[Material shown Boundary: Start]

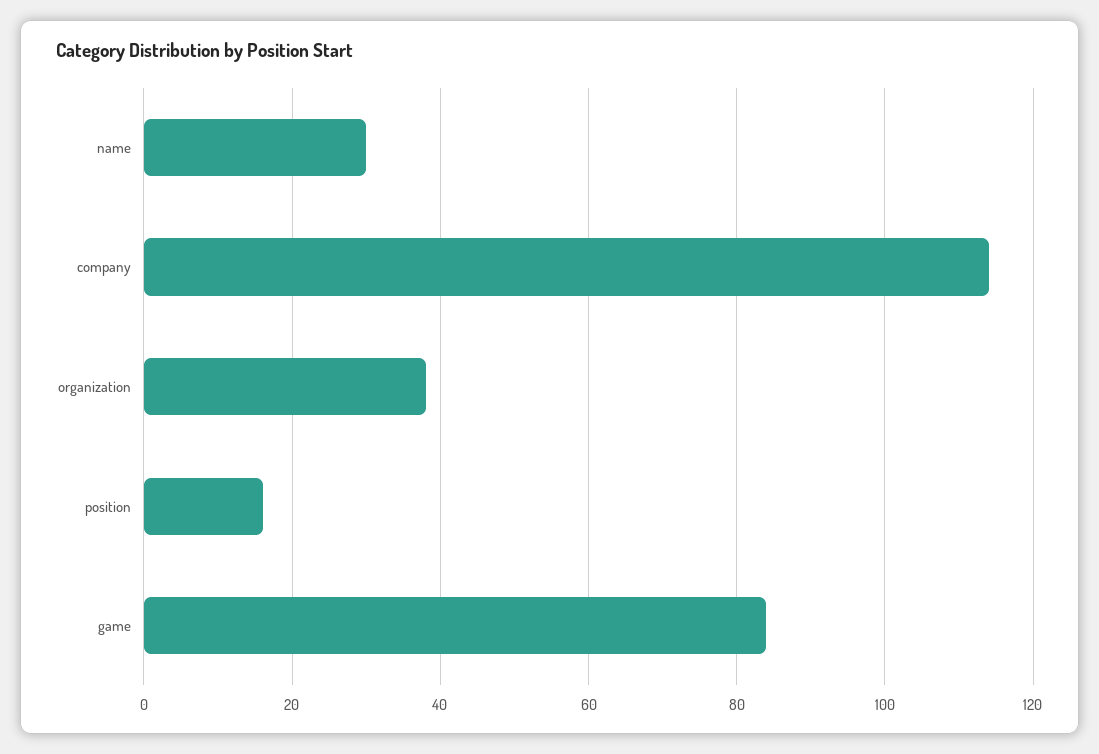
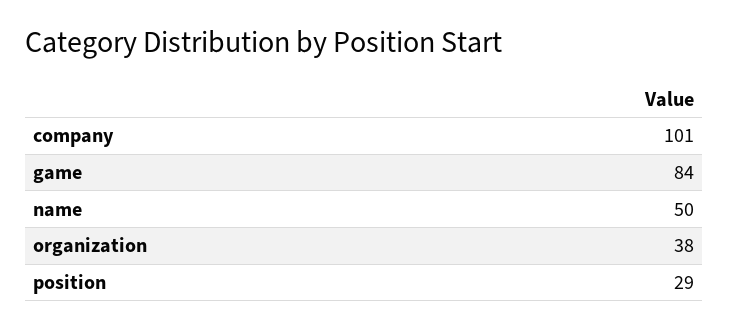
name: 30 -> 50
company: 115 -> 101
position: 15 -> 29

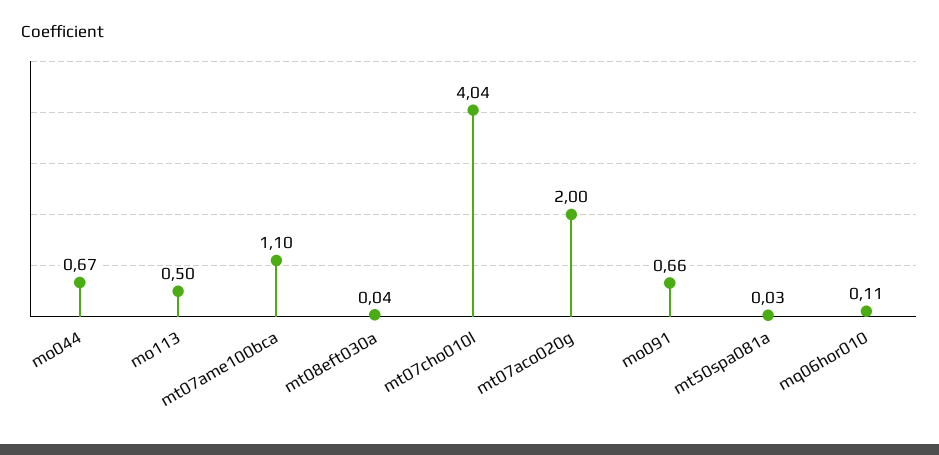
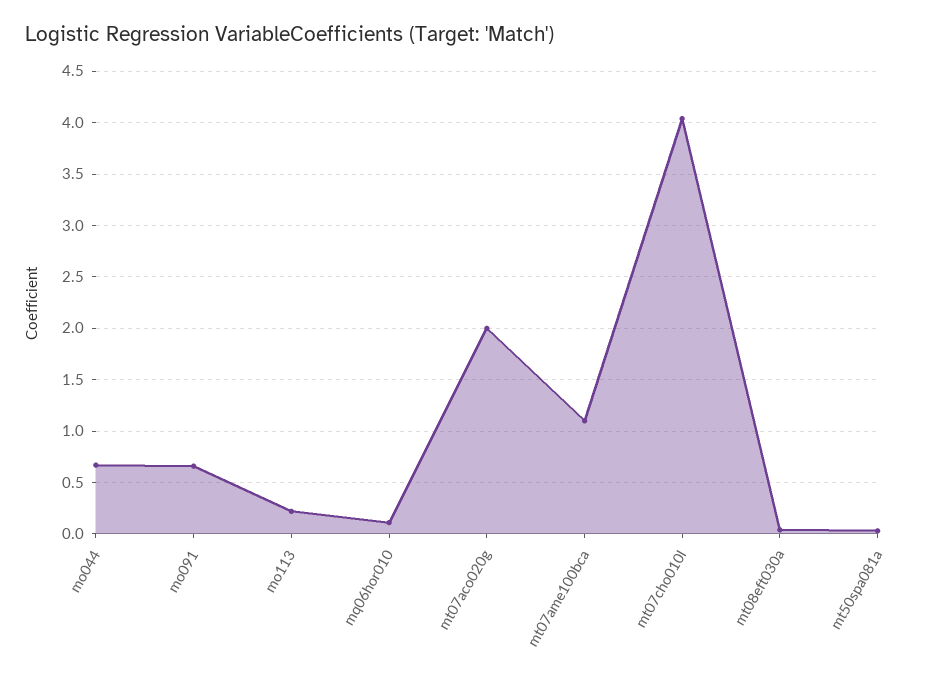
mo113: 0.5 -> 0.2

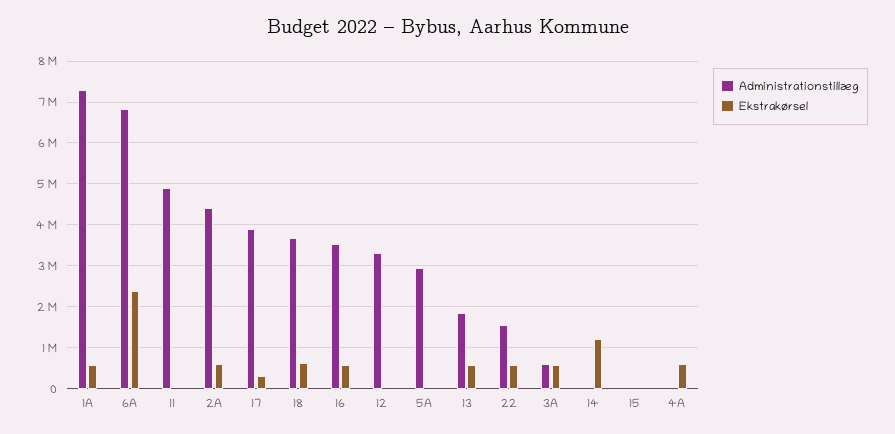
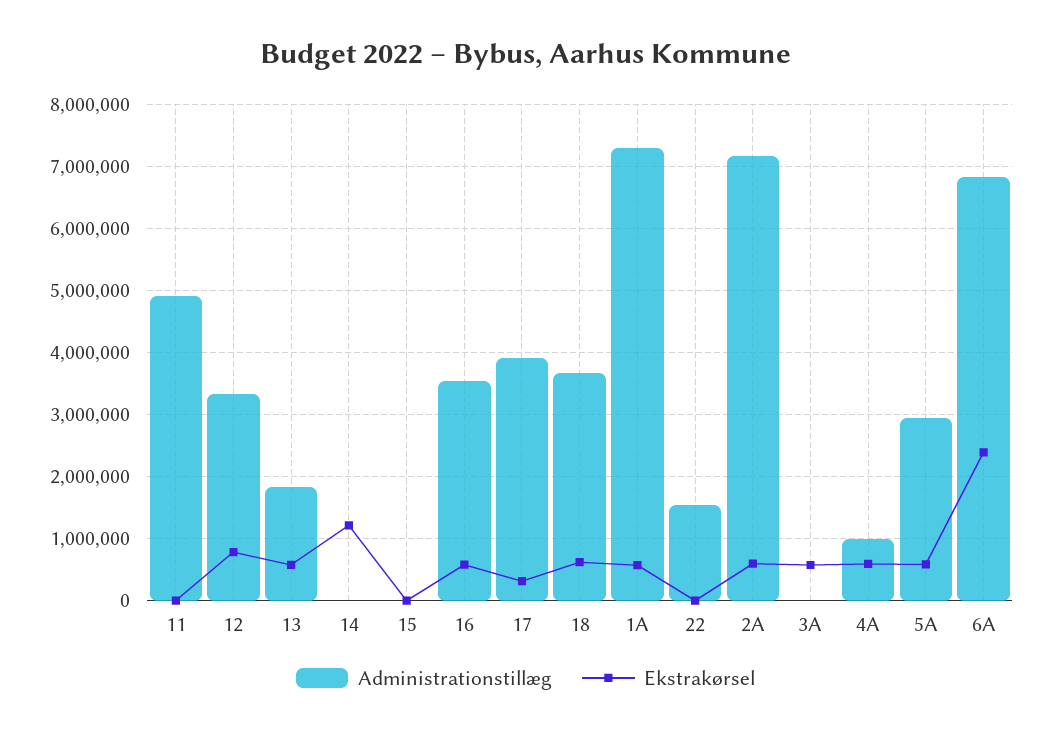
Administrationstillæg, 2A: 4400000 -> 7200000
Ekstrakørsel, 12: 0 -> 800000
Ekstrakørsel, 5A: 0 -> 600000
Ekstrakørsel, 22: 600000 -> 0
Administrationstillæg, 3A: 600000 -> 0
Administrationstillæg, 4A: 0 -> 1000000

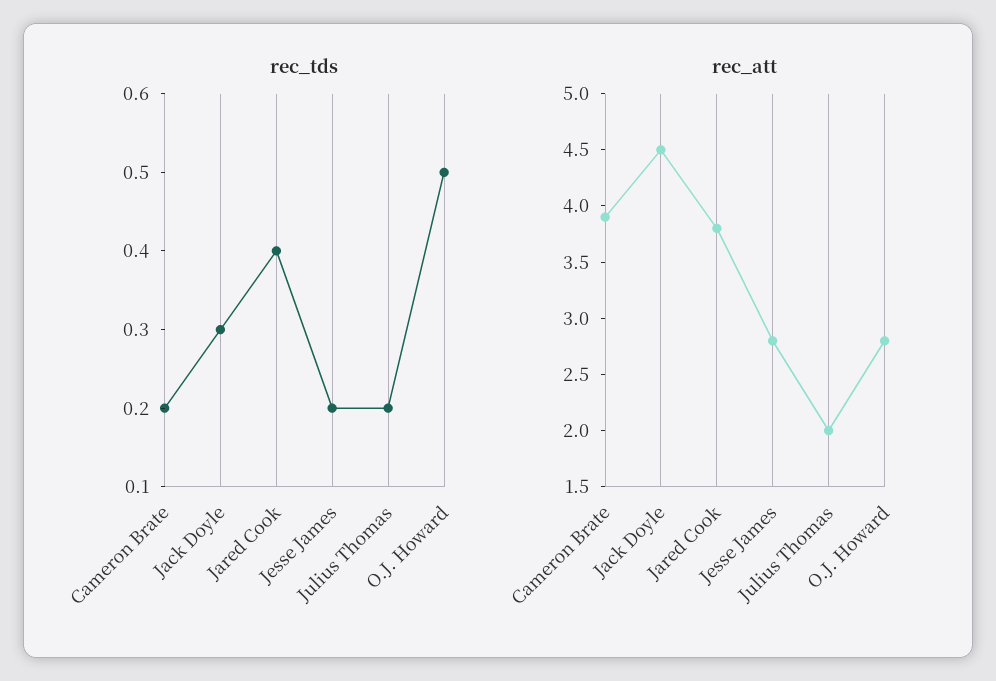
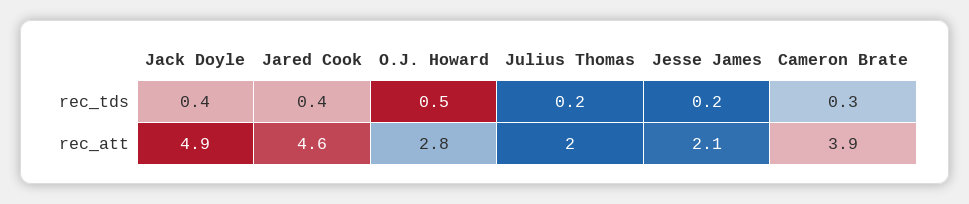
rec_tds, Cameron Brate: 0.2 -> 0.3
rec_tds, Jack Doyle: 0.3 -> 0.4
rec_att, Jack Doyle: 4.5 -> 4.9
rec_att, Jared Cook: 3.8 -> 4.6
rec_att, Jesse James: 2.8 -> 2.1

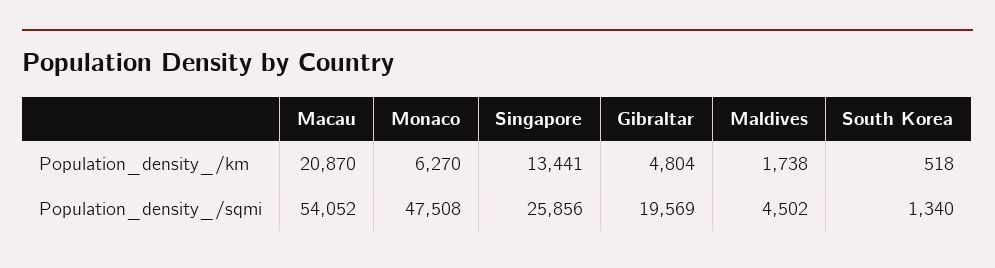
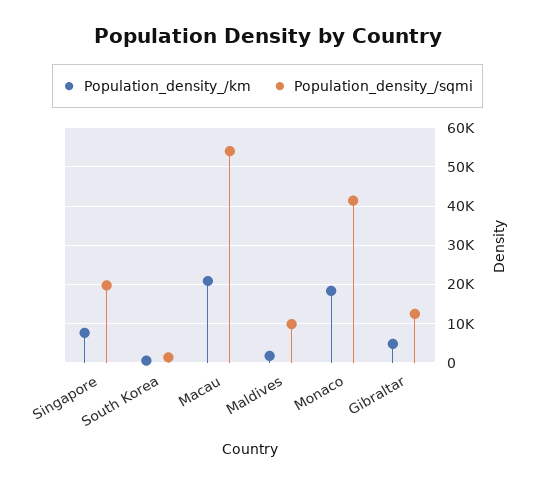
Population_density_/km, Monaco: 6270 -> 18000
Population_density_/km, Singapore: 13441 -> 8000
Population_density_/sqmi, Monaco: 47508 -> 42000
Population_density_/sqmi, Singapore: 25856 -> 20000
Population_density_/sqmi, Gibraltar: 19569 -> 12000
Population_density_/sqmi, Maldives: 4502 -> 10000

[Material shown Boundary: End]

Task objective » "rec_tds, Cameron Brate: 0.2 -> 0.3" marks the first line to copy; copy that line and every line after it through the last line of the listing, exactly and without pictures.

Completed exercise »
rec_tds, Cameron Brate: 0.2 -> 0.3
rec_tds, Jack Doyle: 0.3 -> 0.4
rec_att, Jack Doyle: 4.5 -> 4.9
rec_att, Jared Cook: 3.8 -> 4.6
rec_att, Jesse James: 2.8 -> 2.1

Population_density_/km, Monaco: 6270 -> 18000
Population_density_/km, Singapore: 13441 -> 8000
Population_density_/sqmi, Monaco: 47508 -> 42000
Population_density_/sqmi, Singapore: 25856 -> 20000
Population_density_/sqmi, Gibraltar: 19569 -> 12000
Population_density_/sqmi, Maldives: 4502 -> 10000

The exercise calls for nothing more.